- [Given problem 1]: In the interview transcript, who does Gore say Trump confused Nancy Pelosi with?
- [Given problem 2]: Continue the interview transcript with Gore's next remarks after his last sentence.

— begin Quoted text —

Also ahead on the program, can Congress really protect people from A.I. porn, after deepfake images of Taylor Swift flood social media.



AMANPOUR: Welcome back to the program. Our continuing conversation with vice president Al Gore.

Mr. Gore, we've talked a lot about climate and how it matters, leadership matters, truth and lies matter. This year is a year of elections all over the world, that most people, you know, in recorded history will be going to elections, including in your country.

Can I ask you then, because you know, there's a lot of narrative in the air about, you know, about Biden. And a lot of sort of almost premature fatalism about a Trump victory.

What should they be saying to counter really Trump, who is a bigger master of the public information space and the information wars?

GORE: Well, Trump's mastery has been in doubt in the last couple of weeks with confusing Nancy Pelosi with Nikki Haley and confusing other things. And I think, you know, I don't want to get into talking about him. I

respect his supporters and I think it's really important in this campaign season for people to maintain respect for his supporters.

Many of them are using Trump as a vehicle to express their anger at how they don't think things have been going in the right direction.

— end Quoted text —
— begin Extracted information —

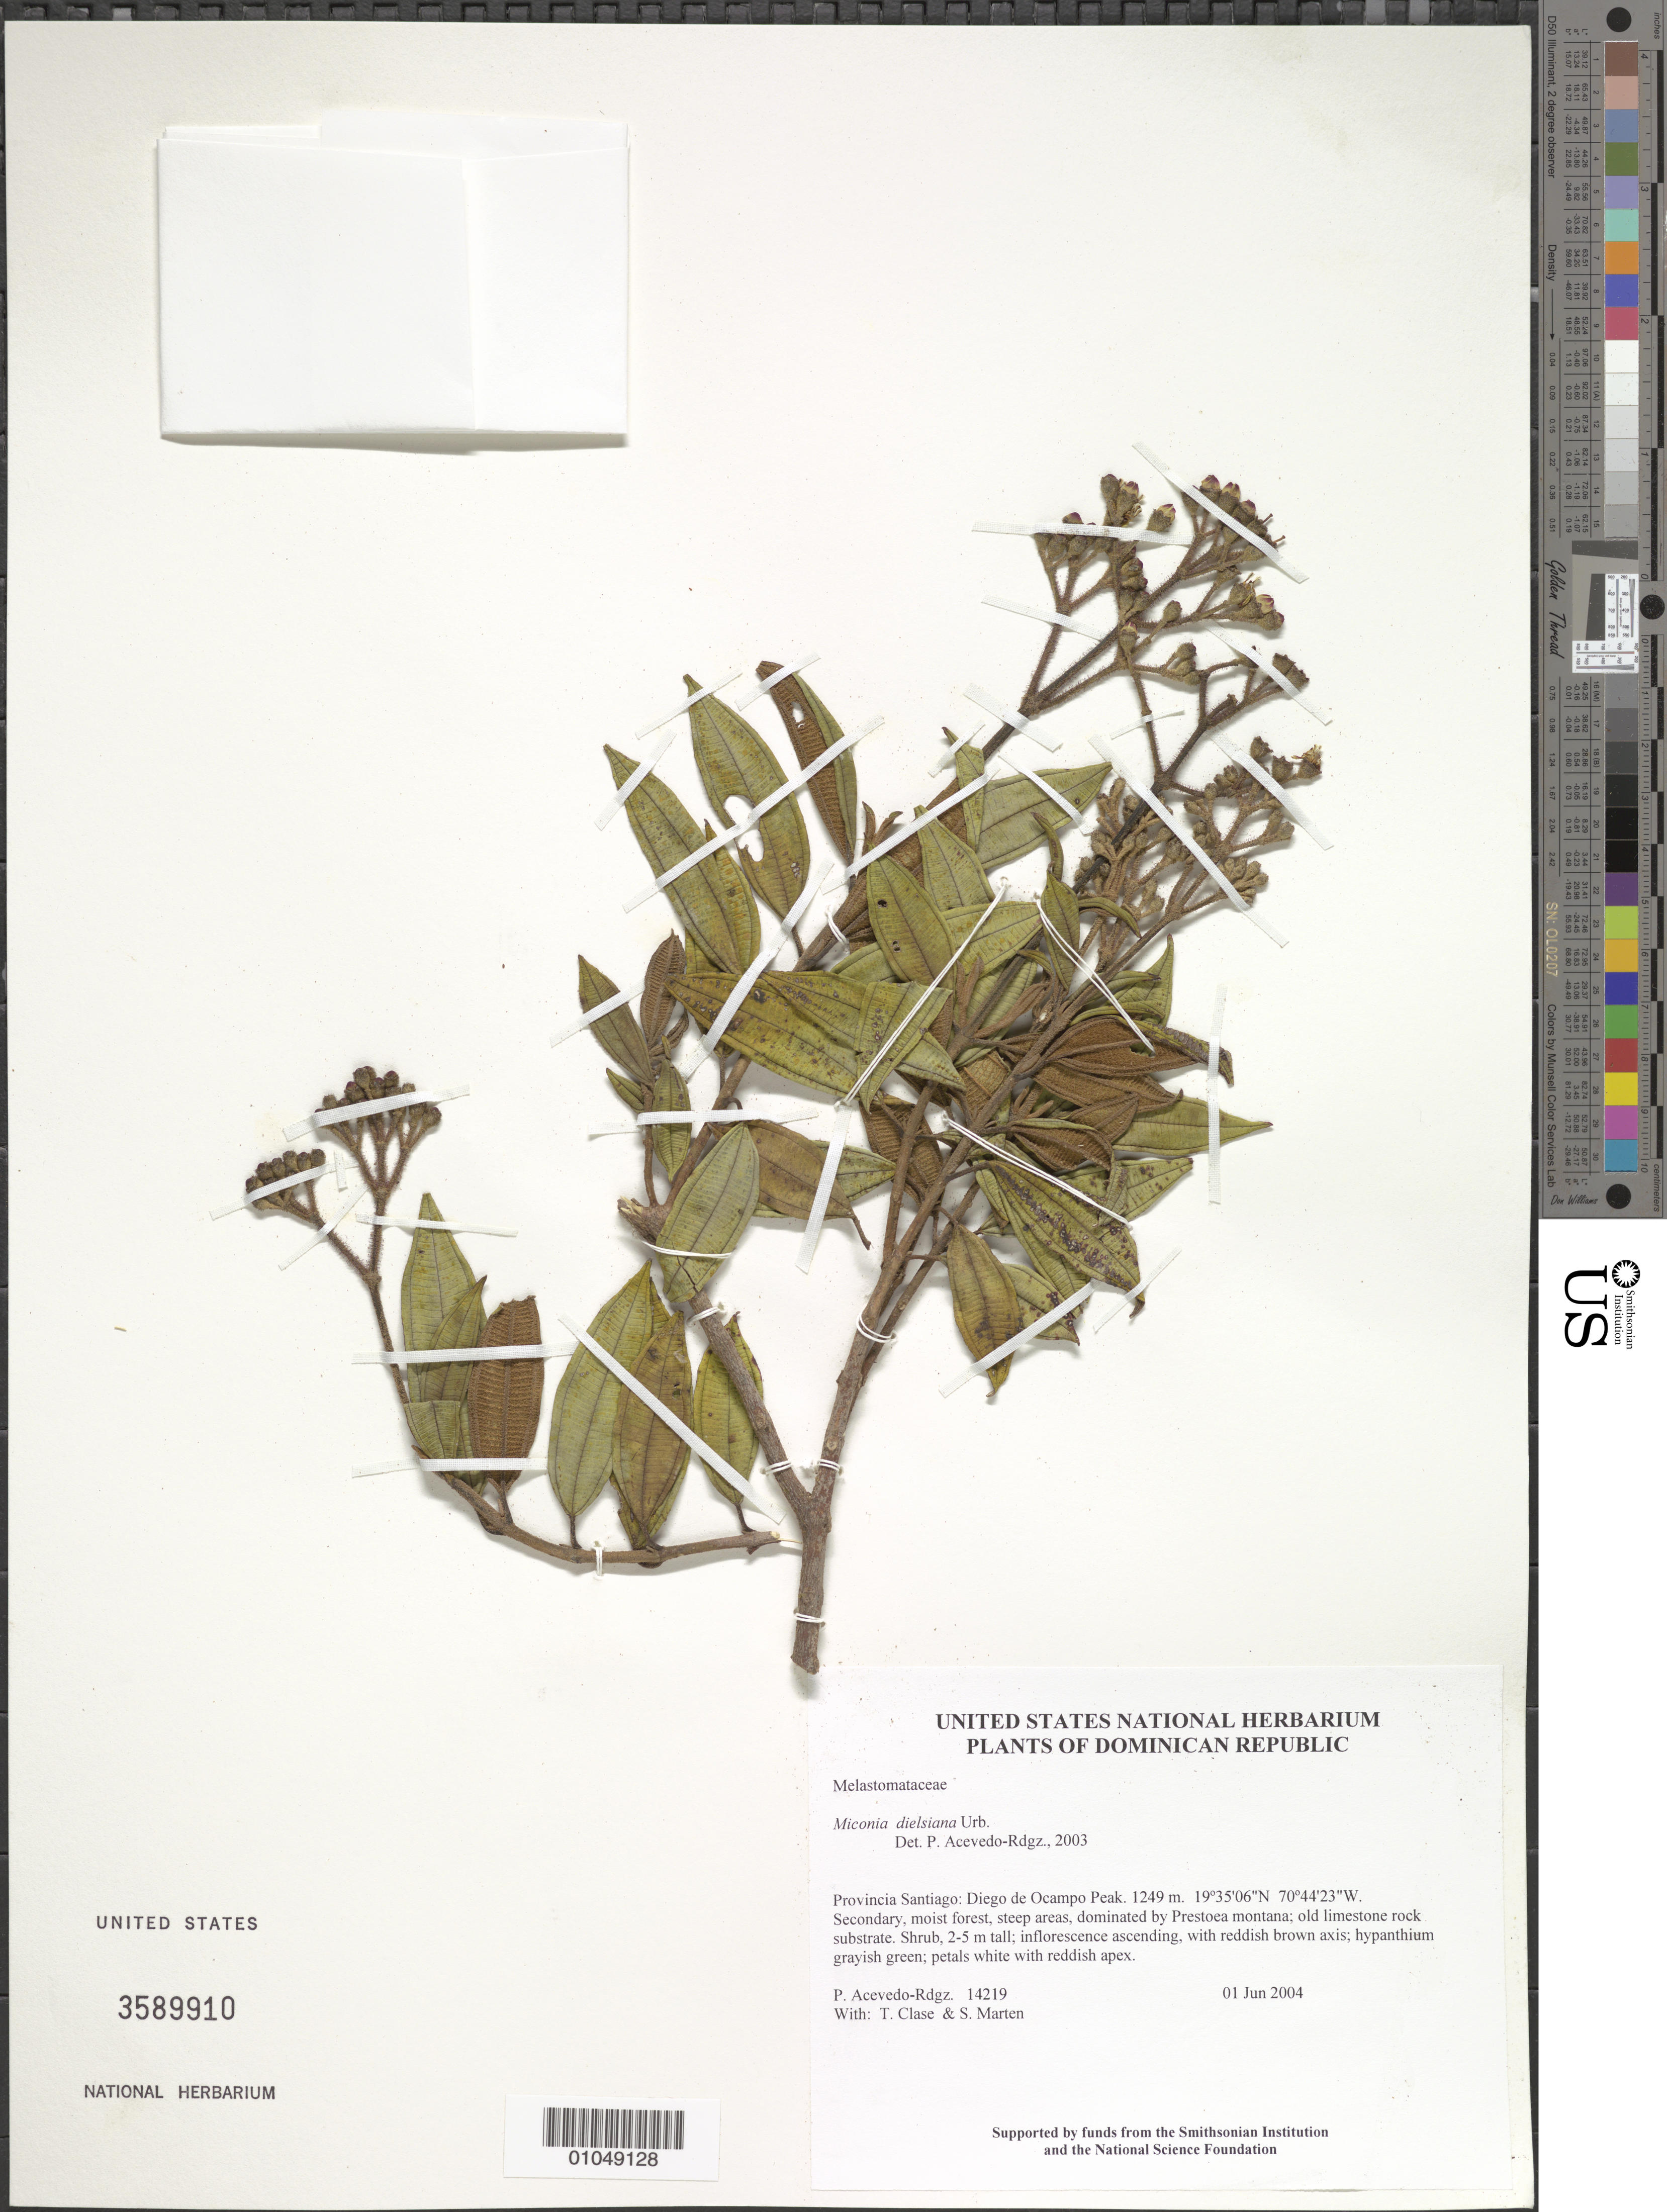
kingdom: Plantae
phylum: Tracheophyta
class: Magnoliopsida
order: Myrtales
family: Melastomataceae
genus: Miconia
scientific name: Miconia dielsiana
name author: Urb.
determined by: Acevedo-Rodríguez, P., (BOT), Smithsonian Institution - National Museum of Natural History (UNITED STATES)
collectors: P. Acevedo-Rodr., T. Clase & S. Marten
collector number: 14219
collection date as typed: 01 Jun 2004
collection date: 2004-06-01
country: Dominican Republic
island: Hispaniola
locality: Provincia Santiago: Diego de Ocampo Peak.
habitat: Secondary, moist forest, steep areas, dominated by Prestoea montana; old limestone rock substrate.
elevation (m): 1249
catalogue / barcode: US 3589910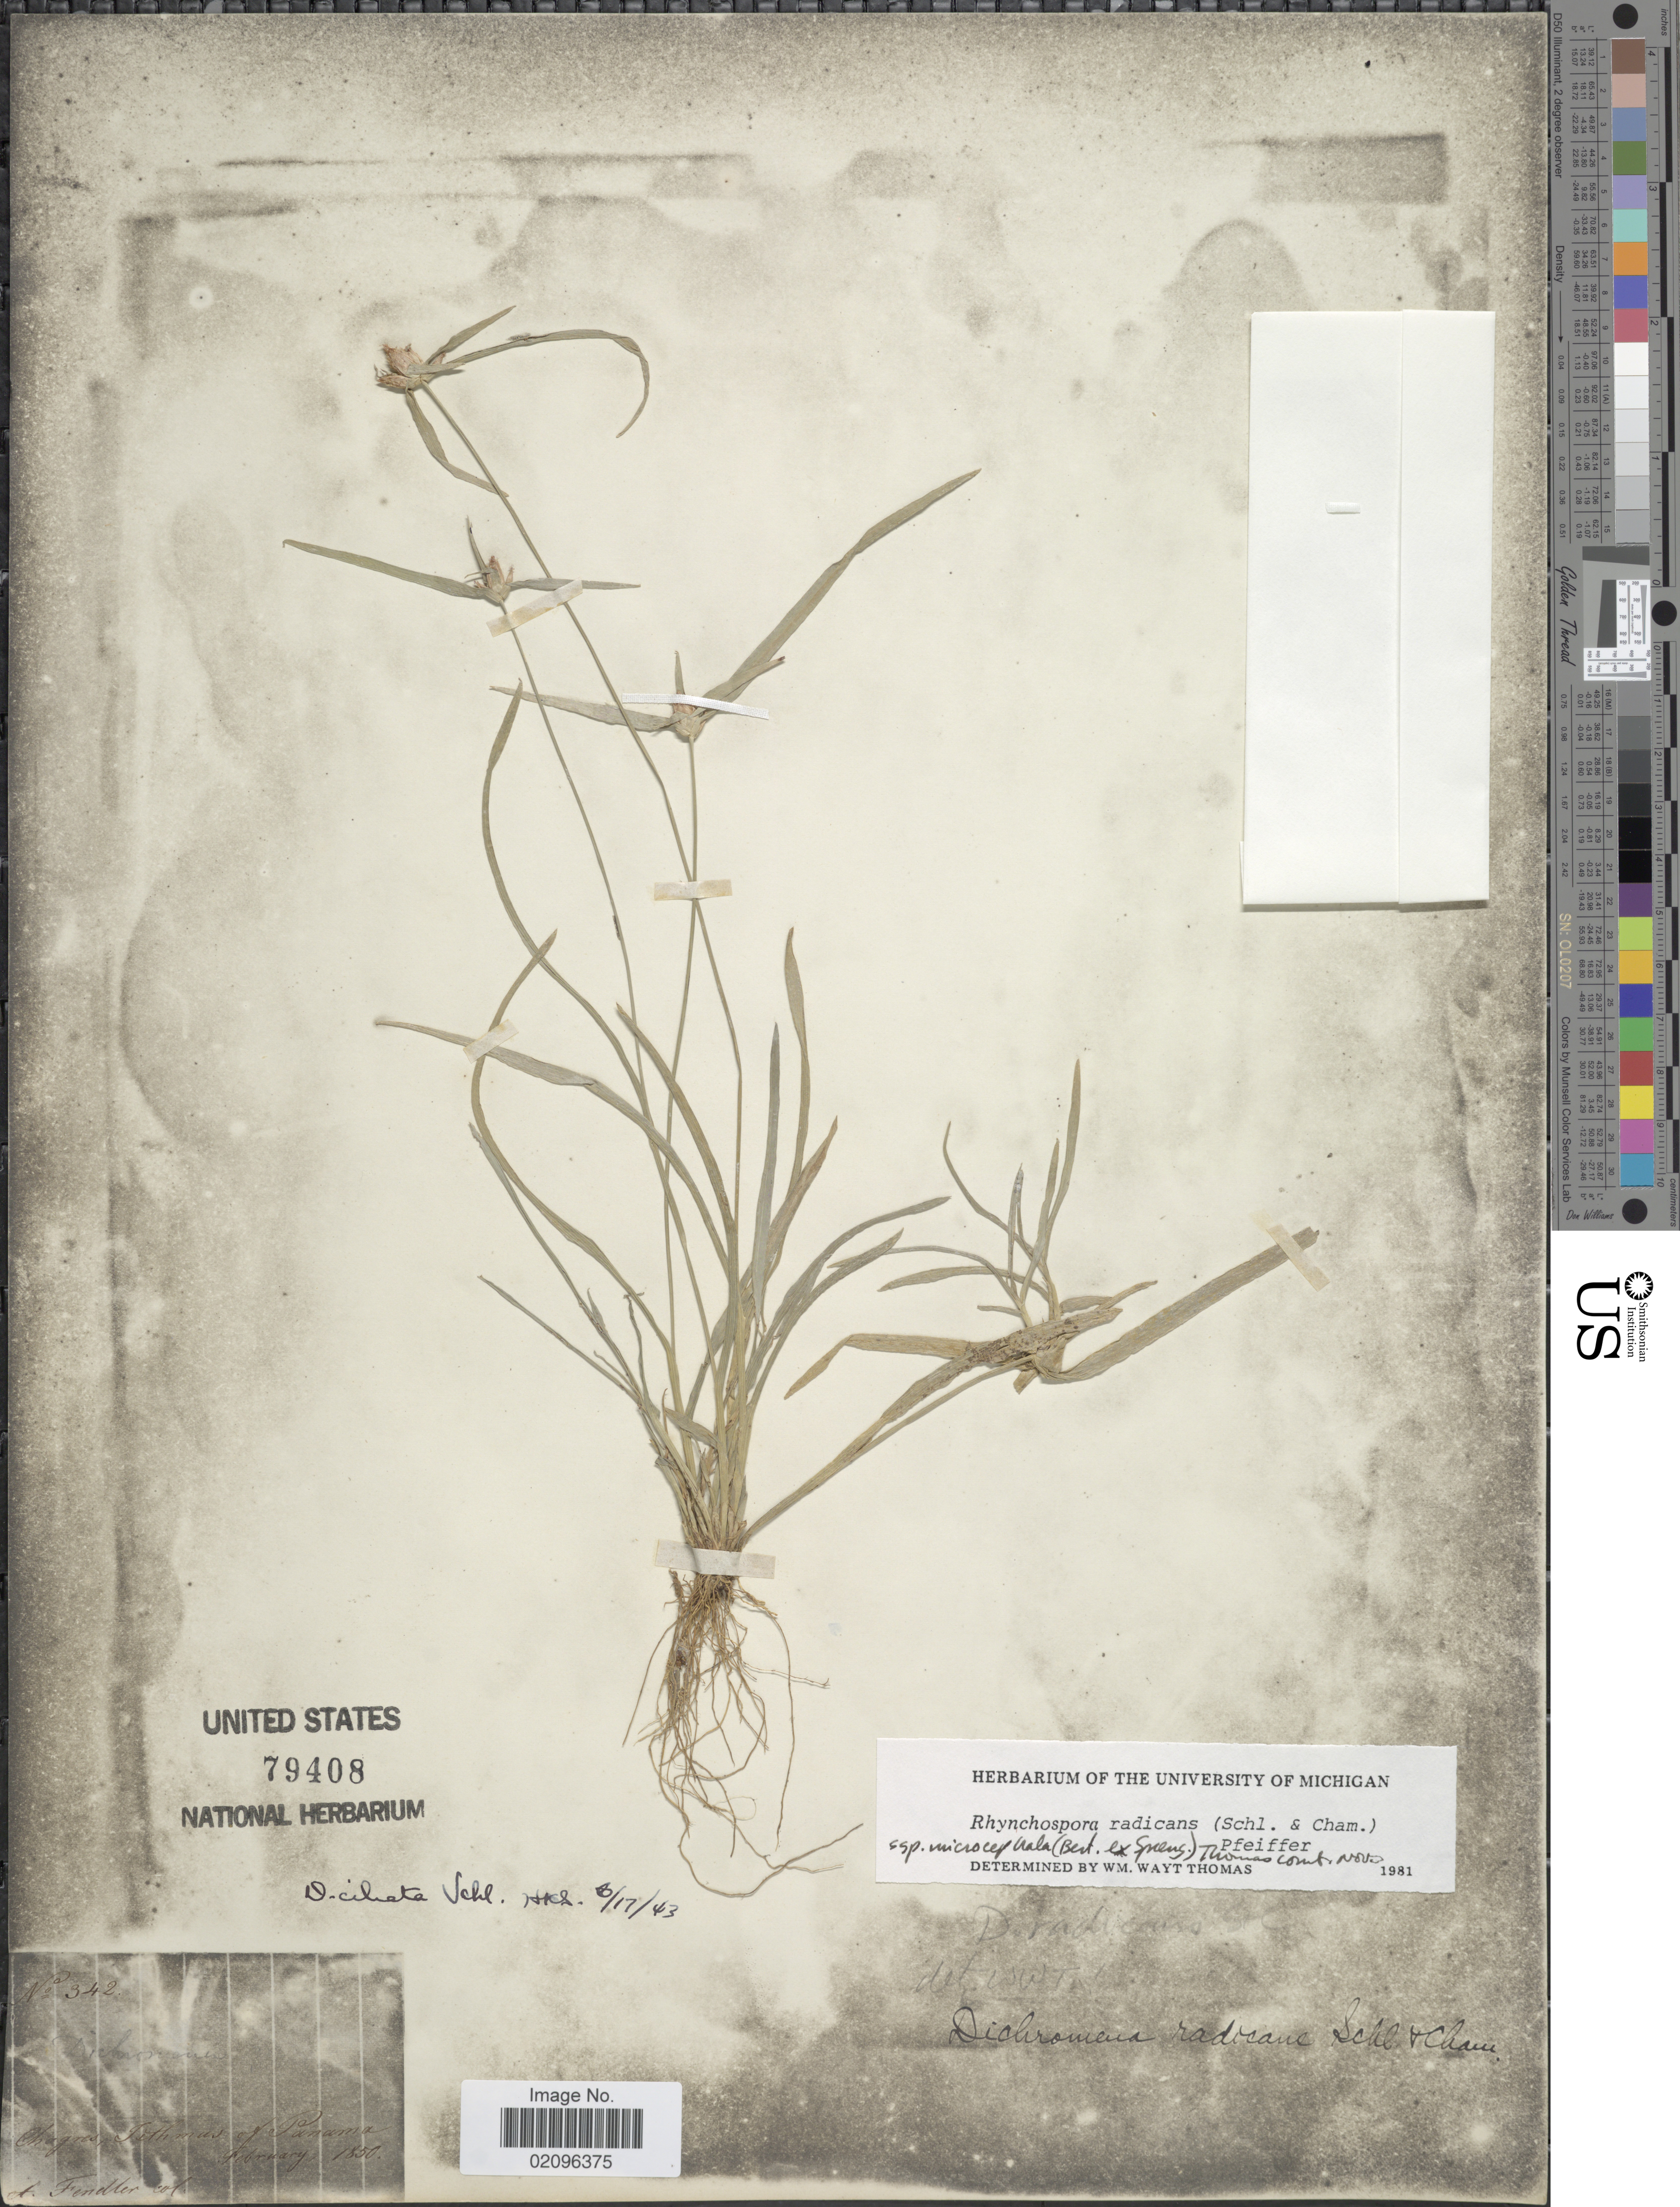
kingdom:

— end Extracted information —

- [Task result 1]: Nikki Haley.

- [Task result 2]:
But to answer your question, Christiane, I think that more and more people are just now beginning to wake up to the fact that things are beginning to go in the right direction.

Inflation has come down dramatically. Now, the political influence is still there, but ten months from now, if the trend continues, inflation may not be an issue.

Employment is at all-time record high levels. The unemployment has been at record lows. Inequality is being reduced. And the wages are going up faster in the lowest income brackets. That's something many of us have wanted and worked for, for a long time.

The presidency is a team sport, Christiane, and this team that President Biden has recruited is one of the best, if not the best, I think, we have ever seen in the United States. And the president personally is the leader of that team.

And I really believe that for those who have been feeling despair about his prospects, be of good cheer.

In my time in politics, I ran for president twice, ran for vice president twice. One of the things that I've learned is that ten months is a long time. It's a mistake to look at polls almost a year before the election.

And by the way, even the polls are beginning to change in Biden's favor. Now, the cure for election despair is activism. The cure for climate despair is climate activism.

By the way, you can do both of those things in the middle of April. April 12, 13, 14 -- the Climate Reality Project is having a training in the Javits Center in New York City for 5,000 people.

Anyone who wants to learn more about the causes and solutions for the climate crisis and ways to communicate better in case they want to get involved in the election season, whether they're Democrats, or Republicans, or Independents, go to and sign up.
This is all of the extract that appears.